His father was a teacher who taught in different schools, among them Shimo La Tewa High School and Kabianga High School, while his mother worked with the Maendeleo ya Wanawake organization.
History has it that Mbotelas have Malawian roots. Reports indicate that at the tail end of the slave trade, a ship carrying slaves captured from Malawi was cruising through the East African coast, headed for Europe to sell them.
Just as the trade decree came into effect, the British Navy intercepted the Arab slave ship in Mombasa, freeing all the slaves, including Mbotela's great-grandfather.
Leonard Mambo Mbotela yearned to be a broadcaster from childhood. He liked talking and interacting with people of all kinds. He completed his secondary education in 1962.
After he completed his secondary education at Kitui High School, Mbotela got a job in Nakuru as a trainee reporter with The Standard.

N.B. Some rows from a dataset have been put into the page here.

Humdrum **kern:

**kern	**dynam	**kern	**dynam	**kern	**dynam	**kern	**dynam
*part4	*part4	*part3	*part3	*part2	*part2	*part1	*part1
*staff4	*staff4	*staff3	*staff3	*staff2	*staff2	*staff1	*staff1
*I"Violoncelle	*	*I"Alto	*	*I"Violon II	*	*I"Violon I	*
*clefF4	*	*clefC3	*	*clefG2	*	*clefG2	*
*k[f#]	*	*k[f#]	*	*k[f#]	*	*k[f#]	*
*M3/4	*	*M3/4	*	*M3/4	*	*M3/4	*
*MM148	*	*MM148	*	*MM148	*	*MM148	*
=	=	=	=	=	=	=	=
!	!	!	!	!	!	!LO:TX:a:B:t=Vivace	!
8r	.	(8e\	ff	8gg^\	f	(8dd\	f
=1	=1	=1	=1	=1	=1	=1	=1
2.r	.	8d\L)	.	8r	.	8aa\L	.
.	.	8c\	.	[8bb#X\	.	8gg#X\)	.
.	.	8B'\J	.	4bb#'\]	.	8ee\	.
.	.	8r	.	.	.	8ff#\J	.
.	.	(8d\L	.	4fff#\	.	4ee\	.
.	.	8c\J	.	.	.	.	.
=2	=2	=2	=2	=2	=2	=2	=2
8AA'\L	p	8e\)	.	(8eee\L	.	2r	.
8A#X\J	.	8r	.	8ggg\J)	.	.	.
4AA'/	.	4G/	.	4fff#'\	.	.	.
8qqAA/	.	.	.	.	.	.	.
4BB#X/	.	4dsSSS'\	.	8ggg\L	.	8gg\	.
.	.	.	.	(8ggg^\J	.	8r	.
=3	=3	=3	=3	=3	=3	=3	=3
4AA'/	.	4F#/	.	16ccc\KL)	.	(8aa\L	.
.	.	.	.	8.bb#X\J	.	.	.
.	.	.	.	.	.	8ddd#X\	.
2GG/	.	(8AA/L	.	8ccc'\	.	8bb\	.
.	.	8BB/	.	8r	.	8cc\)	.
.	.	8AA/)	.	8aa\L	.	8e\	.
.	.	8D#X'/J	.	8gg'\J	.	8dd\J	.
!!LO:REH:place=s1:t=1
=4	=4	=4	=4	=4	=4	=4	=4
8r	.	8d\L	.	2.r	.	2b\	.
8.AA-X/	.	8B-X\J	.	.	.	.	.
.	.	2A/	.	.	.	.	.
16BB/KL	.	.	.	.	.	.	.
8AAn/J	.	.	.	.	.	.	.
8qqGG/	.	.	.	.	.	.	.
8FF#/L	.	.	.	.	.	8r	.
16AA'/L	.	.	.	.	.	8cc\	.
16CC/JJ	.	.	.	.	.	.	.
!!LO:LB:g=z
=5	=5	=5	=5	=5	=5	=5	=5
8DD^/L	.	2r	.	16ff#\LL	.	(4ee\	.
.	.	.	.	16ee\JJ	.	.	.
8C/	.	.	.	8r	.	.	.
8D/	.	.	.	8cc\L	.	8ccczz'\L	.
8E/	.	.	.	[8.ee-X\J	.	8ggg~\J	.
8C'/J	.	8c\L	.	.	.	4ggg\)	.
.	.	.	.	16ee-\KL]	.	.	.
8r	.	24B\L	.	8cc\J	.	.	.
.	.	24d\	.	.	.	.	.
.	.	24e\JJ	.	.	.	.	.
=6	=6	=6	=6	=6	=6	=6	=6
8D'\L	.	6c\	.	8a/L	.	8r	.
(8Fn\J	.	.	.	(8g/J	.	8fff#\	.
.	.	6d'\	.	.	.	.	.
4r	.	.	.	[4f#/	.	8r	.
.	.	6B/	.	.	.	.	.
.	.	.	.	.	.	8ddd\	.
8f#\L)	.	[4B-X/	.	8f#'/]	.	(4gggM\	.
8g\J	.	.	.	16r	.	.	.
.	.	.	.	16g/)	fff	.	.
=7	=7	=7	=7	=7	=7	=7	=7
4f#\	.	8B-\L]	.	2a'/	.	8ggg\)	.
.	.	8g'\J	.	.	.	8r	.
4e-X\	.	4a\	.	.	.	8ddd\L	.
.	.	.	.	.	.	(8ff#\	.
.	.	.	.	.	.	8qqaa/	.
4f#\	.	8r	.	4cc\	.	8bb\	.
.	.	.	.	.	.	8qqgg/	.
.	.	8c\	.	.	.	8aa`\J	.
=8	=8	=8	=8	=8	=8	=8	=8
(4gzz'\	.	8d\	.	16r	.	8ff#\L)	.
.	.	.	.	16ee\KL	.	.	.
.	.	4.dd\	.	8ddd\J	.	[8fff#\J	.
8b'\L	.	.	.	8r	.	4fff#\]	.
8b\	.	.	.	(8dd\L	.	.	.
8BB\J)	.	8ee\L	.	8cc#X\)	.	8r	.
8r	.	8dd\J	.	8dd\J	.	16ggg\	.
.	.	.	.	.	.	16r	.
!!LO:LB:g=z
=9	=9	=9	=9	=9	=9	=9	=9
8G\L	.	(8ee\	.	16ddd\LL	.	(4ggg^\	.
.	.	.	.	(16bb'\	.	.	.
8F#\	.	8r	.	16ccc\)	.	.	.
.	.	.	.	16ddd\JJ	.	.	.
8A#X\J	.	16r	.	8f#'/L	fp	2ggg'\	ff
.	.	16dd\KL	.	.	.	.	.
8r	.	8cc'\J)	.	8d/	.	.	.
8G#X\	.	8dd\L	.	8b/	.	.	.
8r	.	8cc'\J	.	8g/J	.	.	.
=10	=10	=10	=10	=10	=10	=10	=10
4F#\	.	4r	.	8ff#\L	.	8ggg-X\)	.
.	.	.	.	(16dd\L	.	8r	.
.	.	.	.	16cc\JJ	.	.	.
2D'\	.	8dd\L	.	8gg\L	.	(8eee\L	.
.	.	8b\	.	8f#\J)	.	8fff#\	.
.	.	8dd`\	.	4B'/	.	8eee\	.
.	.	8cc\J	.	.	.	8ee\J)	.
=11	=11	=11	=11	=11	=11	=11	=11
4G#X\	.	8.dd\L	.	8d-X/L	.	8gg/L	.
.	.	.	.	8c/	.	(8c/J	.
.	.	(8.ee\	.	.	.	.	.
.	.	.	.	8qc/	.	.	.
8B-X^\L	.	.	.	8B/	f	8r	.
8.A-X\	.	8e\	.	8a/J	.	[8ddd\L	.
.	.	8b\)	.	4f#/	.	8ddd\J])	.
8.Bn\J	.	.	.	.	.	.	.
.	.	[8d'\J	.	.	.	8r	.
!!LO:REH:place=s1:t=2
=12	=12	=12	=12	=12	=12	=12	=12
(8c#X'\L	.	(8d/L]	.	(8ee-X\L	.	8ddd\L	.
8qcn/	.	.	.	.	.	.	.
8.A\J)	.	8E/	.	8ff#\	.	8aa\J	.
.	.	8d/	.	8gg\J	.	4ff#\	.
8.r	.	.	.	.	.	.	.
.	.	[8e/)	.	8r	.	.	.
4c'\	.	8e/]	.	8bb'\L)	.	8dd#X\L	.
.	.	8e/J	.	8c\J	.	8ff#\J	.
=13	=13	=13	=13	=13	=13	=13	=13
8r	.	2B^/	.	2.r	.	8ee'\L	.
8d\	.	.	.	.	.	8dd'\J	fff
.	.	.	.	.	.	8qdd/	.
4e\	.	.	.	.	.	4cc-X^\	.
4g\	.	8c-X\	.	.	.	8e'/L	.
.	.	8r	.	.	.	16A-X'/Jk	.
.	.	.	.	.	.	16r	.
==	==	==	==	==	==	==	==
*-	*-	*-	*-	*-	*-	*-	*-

Later, he joined the Voice of Kenya (VOK) now Kenya Broadcasting Corporation in 1964. He created his signature program called “Je Huu ni Ungwana? in 1966, making it the longest program to ever run on Kenyan airwaves.
In 1967, he joined the British Broadcasting Corporation (BBC) in London for a one-year training. His iconic moment as a broadcaster was registered during the 1982 attempted coup.
During the attempt to overthrow the then president, the late Daniel Arap Moi, led by a Kenya Air Force private, Hezekiah Ochuka, Mbotela was captured and forced to announce on live radio and television that the country was under military control, and that the president had been overthrown.
With guns trained on his head, he did as instructed, his voice piercing through the ears of Kenyans who were still not aware of what was going on. The situation was then put under control by the General Service Unit (GSU) and later the regular Police led by Major General Mahamoud Mohamed.
Mbotela was then asked to go back to the microphone, this time to announce that the rebels had been crashed, and that the country was under the president's control.
He retired in 2022 as Kenya's longest-serving broadcaster, after being on air for, get this, 58 years. He is survived by wife and three children.